The recent sell-off in the Nasdaq-100, driven by profit-taking and disappointing earnings reports from the “Magnificent Seven” tech giants, has raised concerns among investors. The volatility and carnage in the tech sector are likely to continue, leading to more downward pressure on tech stocks.
Despite a brief attempt at a comeback, the Nasdaq-100 failed to sustain its momentum and finished in the red, while other indices like the Russell 2000 and the Dow Industrials edged higher. The sell-off was triggered by Alphabet’s disappointing earnings report, followed by losses in Tesla. With tech stocks like Nvidia up 130% year to date, investors are becoming increasingly cautious.
To profit from the expected plunge in the Nasdaq-100, one strategy is to implement a put spread.
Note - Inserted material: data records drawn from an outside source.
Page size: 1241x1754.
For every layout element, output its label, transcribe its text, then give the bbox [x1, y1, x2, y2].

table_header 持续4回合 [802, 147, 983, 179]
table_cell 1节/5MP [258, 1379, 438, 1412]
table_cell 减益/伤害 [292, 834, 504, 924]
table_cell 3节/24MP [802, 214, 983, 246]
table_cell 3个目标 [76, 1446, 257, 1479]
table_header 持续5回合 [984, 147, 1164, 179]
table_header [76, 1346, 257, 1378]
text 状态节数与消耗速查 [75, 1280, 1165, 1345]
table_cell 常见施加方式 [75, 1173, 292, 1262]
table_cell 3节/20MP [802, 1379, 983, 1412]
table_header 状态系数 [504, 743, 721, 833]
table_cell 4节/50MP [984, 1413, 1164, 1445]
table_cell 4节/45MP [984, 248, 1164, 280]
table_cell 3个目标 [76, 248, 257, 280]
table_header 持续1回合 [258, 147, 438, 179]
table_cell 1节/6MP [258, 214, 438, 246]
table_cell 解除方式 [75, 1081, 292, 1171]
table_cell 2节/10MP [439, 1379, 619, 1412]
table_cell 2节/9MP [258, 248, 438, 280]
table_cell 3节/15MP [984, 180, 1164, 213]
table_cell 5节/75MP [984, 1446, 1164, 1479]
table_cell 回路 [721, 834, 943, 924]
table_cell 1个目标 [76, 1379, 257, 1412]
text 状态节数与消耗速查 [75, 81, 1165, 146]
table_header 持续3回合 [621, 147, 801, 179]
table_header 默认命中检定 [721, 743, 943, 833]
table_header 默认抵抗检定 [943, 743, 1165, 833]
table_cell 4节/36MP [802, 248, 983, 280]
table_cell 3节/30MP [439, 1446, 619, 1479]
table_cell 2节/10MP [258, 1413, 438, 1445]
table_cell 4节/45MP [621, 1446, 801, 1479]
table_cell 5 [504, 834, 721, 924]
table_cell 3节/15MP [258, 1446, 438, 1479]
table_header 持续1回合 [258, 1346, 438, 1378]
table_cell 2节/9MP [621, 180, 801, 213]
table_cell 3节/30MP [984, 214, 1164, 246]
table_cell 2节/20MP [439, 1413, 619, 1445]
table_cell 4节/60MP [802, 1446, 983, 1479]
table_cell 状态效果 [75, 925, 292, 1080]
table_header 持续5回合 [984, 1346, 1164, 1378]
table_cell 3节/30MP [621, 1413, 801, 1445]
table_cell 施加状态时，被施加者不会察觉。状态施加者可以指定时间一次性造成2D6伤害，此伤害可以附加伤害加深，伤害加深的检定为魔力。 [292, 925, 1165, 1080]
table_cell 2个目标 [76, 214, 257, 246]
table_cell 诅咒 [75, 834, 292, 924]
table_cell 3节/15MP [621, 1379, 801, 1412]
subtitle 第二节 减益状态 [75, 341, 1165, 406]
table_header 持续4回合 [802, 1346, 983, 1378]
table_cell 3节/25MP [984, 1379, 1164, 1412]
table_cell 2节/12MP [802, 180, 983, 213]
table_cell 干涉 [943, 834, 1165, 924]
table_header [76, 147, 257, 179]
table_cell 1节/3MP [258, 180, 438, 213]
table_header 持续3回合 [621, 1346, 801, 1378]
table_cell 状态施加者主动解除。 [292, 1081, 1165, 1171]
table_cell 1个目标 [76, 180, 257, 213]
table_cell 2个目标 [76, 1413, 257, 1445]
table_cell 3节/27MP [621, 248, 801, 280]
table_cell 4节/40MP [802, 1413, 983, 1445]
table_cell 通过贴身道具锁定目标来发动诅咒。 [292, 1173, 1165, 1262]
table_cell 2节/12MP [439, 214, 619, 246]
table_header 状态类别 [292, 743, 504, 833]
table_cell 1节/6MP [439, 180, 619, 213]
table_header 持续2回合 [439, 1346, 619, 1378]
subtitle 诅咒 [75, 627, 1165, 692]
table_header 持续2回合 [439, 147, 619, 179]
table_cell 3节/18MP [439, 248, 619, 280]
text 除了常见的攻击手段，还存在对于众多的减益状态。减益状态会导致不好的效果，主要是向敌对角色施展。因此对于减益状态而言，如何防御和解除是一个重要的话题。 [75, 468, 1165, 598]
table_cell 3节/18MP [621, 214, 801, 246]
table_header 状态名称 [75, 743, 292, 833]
This involves buying the August regular expiration 8/16/2024 $455 put for $7.50 and selling the August regular expiration 8/16/2024 $425 put for $1.65. The total cost of this debit spread would be $5.85 per one lot spread. By defining the risk in this trade, investors can potentially benefit from a further decline in the Nasdaq.
If the market bulls intervene and the Nasdaq-100 stages a recovery, the risk in the put spread is limited to the premium paid. However, if the Nasdaq continues to drop as anticipated, the profits from this spread would be the difference between the strike prices minus the initial cost of the spread.
The Nasdaq-100 is facing increased selling pressure due to the recent earnings disappointments and profit-taking by investors. Implementing an options strategy like a put spread can be a way to profit from the expected further decline in the tech sector while managing the associated risks. It is important for investors to carefully consider their own financial circumstances and seek advice from a financial advisor before making any investment decisions.